Pre-Approved Building Plans: The Challenge & Response

Anthony Harris
Anthony Harris
  • Updated

The challenge

With the regulations we have in place today, we have locked our neighborhoods into stasis. 

When our current housing stock can’t easily evolve because of zoning codes or other regulations, there's no real incentive or mechanism to improve what’s already here.

Instead, many communities respond by building large subdivisions on the edge of town. Homes in these developments may be out of reach for a first-time homebuyer or too much space for a single person without a family. Plus, these large-leap, all-at-once developments require new pipes, roads, and other infrastructure, creating unknown long-term fiscal liabilities. 

When it comes to housing, many cities think big and: 

  • Seek state and federal grants.
  • Develop codes and procedures for large-scale neighborhood developments. 
  • Attempt to lure builders from other places with subsidies.

To build a strong town, we need to think on a smaller scale. 

Instead of large leaps, we need small steps. Instead of all-at-once development, we need incremental growth built by many hands. 


The Response: Pre-approved Building Plans

Our neighborhoods are works in progress and are meant to mature over time. As our neighborhoods grow slowly in response to the needs of the people who live there, our city becomes the best version of itself. 

Several cities—like South Bend, Indiana, and Groveland, Florida—have recognized the need to shift away from large developments and focus on the neighborhoods they already have. 

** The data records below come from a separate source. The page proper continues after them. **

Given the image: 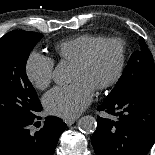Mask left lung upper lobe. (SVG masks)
I'll list each match as a JSON object with an SVG mask.
<instances>
[{
	"label": "left lung upper lobe",
	"mask_w": 155,
	"mask_h": 155,
	"mask_svg": "<svg viewBox=\"0 0 155 155\" xmlns=\"http://www.w3.org/2000/svg\"><path fill=\"white\" fill-rule=\"evenodd\" d=\"M155 81V64L153 56L142 37H139V47L126 66L122 77L107 98L117 96L125 91L148 85Z\"/></svg>",
	"instance_id": "1"
}]
</instances>
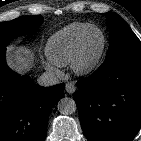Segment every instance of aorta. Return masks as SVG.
I'll return each mask as SVG.
<instances>
[{
  "instance_id": "762f6f07",
  "label": "aorta",
  "mask_w": 141,
  "mask_h": 141,
  "mask_svg": "<svg viewBox=\"0 0 141 141\" xmlns=\"http://www.w3.org/2000/svg\"><path fill=\"white\" fill-rule=\"evenodd\" d=\"M58 111L64 115H71L77 110L76 103L74 99L69 97H64L59 100L57 104Z\"/></svg>"
}]
</instances>
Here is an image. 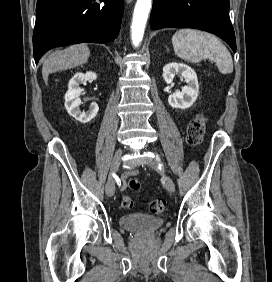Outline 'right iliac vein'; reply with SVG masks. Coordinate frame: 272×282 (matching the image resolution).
<instances>
[{"label":"right iliac vein","instance_id":"1","mask_svg":"<svg viewBox=\"0 0 272 282\" xmlns=\"http://www.w3.org/2000/svg\"><path fill=\"white\" fill-rule=\"evenodd\" d=\"M123 155V149L119 148L112 160L111 164V173L108 177L107 184H106V194L107 196H113L115 193V180L113 174L118 170L120 163H121V158Z\"/></svg>","mask_w":272,"mask_h":282}]
</instances>
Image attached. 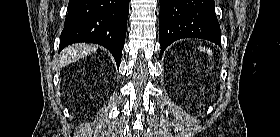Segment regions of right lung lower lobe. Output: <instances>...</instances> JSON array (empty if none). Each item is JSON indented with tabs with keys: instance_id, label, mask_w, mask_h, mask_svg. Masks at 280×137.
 <instances>
[{
	"instance_id": "right-lung-lower-lobe-1",
	"label": "right lung lower lobe",
	"mask_w": 280,
	"mask_h": 137,
	"mask_svg": "<svg viewBox=\"0 0 280 137\" xmlns=\"http://www.w3.org/2000/svg\"><path fill=\"white\" fill-rule=\"evenodd\" d=\"M60 51L76 42L107 48L119 67L125 43L129 0H69Z\"/></svg>"
}]
</instances>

These cities discovered they could tap into the housing potential within existing neighborhoods if they developed pre-approved home plans to streamline the building process and encourage infill developments within existing neighborhoods.

In addition to making the smallest increment of development possible, these pre-approved building plans:

  • Lower the bar to entry for those who want to build a home within an existing neighborhood.
  • Introduce traditional building and missing-middle housing types.
  • Streamline the approval process to reduce municipal involvement so people can start building faster.
  • Encourage development in the community and allow the private sector to lead with investment.
  • Direct the vision for the community in both unit types and architectural style.
  • Support a local ecosystem and get money off the sidelines and invested back into the community.